**DATASET CONTENT**
────────────────

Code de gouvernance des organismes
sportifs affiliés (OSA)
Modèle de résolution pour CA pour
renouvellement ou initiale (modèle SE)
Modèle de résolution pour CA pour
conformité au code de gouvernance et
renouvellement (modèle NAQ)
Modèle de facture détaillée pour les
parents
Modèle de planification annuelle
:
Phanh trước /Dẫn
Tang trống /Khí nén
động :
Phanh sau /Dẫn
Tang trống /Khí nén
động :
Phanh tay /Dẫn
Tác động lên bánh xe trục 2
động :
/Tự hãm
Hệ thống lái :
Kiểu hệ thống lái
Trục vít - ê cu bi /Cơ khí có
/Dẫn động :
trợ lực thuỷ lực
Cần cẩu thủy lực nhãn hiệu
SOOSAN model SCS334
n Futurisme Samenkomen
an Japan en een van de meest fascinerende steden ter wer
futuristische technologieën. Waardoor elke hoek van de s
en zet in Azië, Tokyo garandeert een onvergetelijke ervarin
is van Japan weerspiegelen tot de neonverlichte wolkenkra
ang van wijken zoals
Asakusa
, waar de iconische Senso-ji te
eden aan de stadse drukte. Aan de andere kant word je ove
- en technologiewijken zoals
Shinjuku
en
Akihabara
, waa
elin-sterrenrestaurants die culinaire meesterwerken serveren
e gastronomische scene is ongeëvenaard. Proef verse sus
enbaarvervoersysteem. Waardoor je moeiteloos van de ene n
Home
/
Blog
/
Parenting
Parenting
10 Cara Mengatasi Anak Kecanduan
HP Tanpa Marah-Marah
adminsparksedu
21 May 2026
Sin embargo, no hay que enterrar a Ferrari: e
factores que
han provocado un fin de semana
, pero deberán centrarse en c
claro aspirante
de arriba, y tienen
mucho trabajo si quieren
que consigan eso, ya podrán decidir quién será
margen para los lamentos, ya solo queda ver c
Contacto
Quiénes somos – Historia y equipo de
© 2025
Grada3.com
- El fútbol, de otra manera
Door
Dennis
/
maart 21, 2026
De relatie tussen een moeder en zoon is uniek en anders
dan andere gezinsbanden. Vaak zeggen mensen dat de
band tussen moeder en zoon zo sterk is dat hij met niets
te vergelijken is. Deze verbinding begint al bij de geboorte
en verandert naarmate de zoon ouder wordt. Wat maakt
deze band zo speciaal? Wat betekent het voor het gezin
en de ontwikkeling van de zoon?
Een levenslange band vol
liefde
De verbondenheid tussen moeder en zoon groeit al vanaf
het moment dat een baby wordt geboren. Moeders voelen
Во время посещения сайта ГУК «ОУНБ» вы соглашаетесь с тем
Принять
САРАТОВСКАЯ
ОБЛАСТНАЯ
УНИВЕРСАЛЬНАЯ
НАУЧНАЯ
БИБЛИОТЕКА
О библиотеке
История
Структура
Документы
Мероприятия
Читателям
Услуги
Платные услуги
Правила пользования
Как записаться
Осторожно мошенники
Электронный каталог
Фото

────────────────

**TASK BRIEF**
The output should be exactly the lines above from the line containing "21 May 2026" to the line containing "dan andere gezinsbanden.", inclusive, with no other lines.

**THE ANSWER**
21 May 2026
Sin embargo, no hay que enterrar a Ferrari: e
factores que
han provocado un fin de semana
, pero deberán centrarse en c
claro aspirante
de arriba, y tienen
mucho trabajo si quieren
que consigan eso, ya podrán decidir quién será
margen para los lamentos, ya solo queda ver c
Contacto
Quiénes somos – Historia y equipo de
© 2025
Grada3.com
- El fútbol, de otra manera
Door
Dennis
/
maart 21, 2026
De relatie tussen een moeder en zoon is uniek en anders
dan andere gezinsbanden. Vaak zeggen mensen dat de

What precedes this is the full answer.